During the existence of the current medical emergency, Medicare beneficiaries are temporarily granted access to telemedicine services in several ways. Previously, to provide medical services via telemedicine, the provider must have seen and treated the patient within the last three years. In addition, the pre-emergency restrictions also required stringent real-time audio-visual technology be available on both ends of the service. The new law temporary lifts and eases these restrictions and opens up the options for services to a broader base of patient. Now, both new patients and existing patients can take advantage of telemedicine. No longer does one need to be an established patient for a telemedicine visit. Additionally, the provider does not have to be compliant with the strict real-time audio-visual requirements as before and things such as FaceTime or Skype calls are permissible. In certain instances, audio only visits are allowed as long as no images are being reviewed. This is especially useful in those places where there may be limitations in the technology available as well as the functional limitations of those receiving the care.

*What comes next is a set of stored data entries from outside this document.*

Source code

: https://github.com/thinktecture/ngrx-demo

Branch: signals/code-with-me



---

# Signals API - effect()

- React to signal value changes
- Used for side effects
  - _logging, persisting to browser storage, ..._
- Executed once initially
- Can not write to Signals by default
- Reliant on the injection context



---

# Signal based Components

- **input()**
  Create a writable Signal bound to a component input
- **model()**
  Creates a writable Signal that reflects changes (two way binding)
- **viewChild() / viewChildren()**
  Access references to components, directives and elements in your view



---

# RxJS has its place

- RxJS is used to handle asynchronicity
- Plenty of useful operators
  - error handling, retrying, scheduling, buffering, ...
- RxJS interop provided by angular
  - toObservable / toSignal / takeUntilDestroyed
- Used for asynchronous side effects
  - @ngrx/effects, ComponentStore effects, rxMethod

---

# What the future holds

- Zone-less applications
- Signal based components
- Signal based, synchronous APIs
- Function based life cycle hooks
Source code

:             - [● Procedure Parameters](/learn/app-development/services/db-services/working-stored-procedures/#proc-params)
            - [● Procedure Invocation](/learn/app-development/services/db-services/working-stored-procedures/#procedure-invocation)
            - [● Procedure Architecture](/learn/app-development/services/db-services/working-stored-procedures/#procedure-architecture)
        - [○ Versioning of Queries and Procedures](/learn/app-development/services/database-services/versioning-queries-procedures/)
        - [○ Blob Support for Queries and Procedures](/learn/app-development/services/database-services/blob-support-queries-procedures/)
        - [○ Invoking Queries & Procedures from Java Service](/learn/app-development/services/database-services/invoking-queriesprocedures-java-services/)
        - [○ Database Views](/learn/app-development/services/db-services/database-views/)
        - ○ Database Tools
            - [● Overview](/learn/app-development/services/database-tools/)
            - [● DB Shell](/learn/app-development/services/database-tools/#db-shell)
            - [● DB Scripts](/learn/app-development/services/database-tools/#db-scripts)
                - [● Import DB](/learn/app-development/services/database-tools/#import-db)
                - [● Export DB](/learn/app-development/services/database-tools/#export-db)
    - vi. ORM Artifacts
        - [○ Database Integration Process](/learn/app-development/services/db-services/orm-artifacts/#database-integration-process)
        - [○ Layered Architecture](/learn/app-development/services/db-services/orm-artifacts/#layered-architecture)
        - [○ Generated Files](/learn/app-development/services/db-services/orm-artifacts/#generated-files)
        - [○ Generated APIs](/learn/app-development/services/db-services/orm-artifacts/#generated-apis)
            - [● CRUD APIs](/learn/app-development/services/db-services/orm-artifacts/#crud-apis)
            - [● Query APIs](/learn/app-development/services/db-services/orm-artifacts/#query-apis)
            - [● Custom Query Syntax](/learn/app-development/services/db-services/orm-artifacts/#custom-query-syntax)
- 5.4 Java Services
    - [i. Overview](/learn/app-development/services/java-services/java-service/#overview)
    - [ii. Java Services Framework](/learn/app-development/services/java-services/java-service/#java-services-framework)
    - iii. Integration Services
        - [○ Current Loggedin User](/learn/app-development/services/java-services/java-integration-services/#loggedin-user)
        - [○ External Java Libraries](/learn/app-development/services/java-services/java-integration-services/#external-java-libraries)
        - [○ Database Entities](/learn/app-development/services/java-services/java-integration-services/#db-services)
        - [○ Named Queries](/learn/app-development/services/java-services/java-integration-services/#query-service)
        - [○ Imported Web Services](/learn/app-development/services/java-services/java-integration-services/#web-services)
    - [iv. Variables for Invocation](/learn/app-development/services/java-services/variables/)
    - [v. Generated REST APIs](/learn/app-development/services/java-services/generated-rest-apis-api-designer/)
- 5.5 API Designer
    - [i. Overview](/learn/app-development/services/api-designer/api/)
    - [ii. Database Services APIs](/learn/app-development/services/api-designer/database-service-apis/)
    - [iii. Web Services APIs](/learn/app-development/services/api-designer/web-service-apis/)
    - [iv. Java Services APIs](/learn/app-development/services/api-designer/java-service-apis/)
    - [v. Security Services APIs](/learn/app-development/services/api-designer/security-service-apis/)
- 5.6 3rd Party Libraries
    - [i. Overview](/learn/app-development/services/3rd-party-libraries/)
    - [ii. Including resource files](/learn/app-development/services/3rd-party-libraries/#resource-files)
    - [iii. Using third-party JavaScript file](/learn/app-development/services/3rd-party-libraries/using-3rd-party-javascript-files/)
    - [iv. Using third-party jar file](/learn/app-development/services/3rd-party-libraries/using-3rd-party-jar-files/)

The new law temporarily allows for hospice recertification without a face-to-face visit and home dialysis patients to receive periodic evaluations using the telehealth technologies. The geographic or location restrictions for providers of telemedicine services are also temporarily lifted. Previously, the regulations limited reimbursements for Rural Health Clinics (RHC) and Federally Qualified Health Clinics (FQHC) to only those services defined as a face-to-face encounter. The current Act lifts these restrictions and allows for Medicare to reimburse for telemedicine services provided by these RHCs and FQHCs. The Act also provides the HHS Secretary with the authority to relax additional statutory restrictions on telehealth services to be covered by Medicare.
Of the $2 trillion total allocated in the CARES Act, $14.4 billion has been specifically earmarked to increase the access of telemedicine to patients of the Veterans Administration facilities throughout the country. An additional $2.15 billion has been allocated to the Department of Veterans Affairs Information Technology to improve the infrastructure and increase the capabilities to deliver these types of healthcare services. This is on top of the $27 billion allocated to the HHS’ Public Health and Social Services Emergency Fund to address increased access and infrastructure for telehealth generally.
Opening the access to telemedicine services will hopefully help reduce the current strain on the healthcare communities by allowing providers to access patients remotely without exposing themselves or their patients to risks that could be avoided. Those patients in remote or otherwise restricted locations can be screened and, in some instances, treated with the use of a smartphone. While these measures are only temporary, the hope of many organizations that promote telemedicine is that it will pave the way for a more meaningful method of delivery of telemedicine services into the future.